Earlier today, I showed that Jim Haynes personally pushed the SERE people to come up with some materials on waterboarding on July 25, 2002, just one day after OLC had given CIA clearance to use some–but not all–of the techniques they had asked for. The same day Haynes got that information and forward it to OLC (or had John Rizzo do it, depending on whom you ask), OLC approved the use of waterboarding.
I wish I had read this passage from this Charlie Savage story before I wrote that post.
One thing could change that dynamic, however. The Justice Department’s Office of Professional Responsibility has been investigating the work of lawyers who signed off on the interrogation policy, and is believed to have obtained archived e-mail messages from the time when the memorandums were being drafted.
If it turned out that the lawyers initially concluded that aspects of the proposed program would be illegal, then reversed that conclusion at the request of policy makers, then prosecutors could make a case that the officials knowingly broke the law.
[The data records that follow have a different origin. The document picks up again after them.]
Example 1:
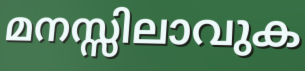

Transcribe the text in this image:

മനസ്സിലാവുക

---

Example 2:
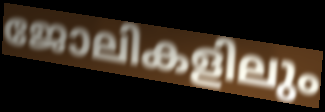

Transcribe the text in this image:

ജോലികളിലും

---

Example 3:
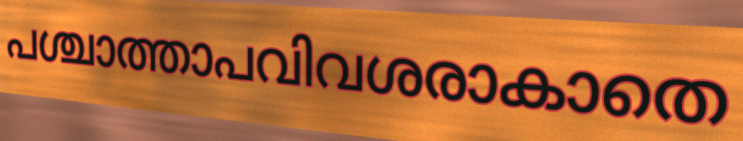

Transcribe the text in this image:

പശ്ചാത്താപവിവശരാകാതെ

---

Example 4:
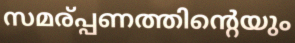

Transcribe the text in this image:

സമര്പ്പണത്തിന്റെയും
This is the second time we’ve heard about emails.
Emails.
Hahahahahaha!
Imagine there were emails between–say, Addington–and Yoo, discussing what it would take to get Bybee to sign off on the torture memos? Imagine those emails were dated July 25, 2002, the same day that Haynes was pushing JPRA to come up with some description of waterboarding that–since we did it to our own Navy men, could get past the bar of legality.
I want these guys to pay for their crimes. But I’d take special pleasure if they somehow didn’t manage to destroy all the emails.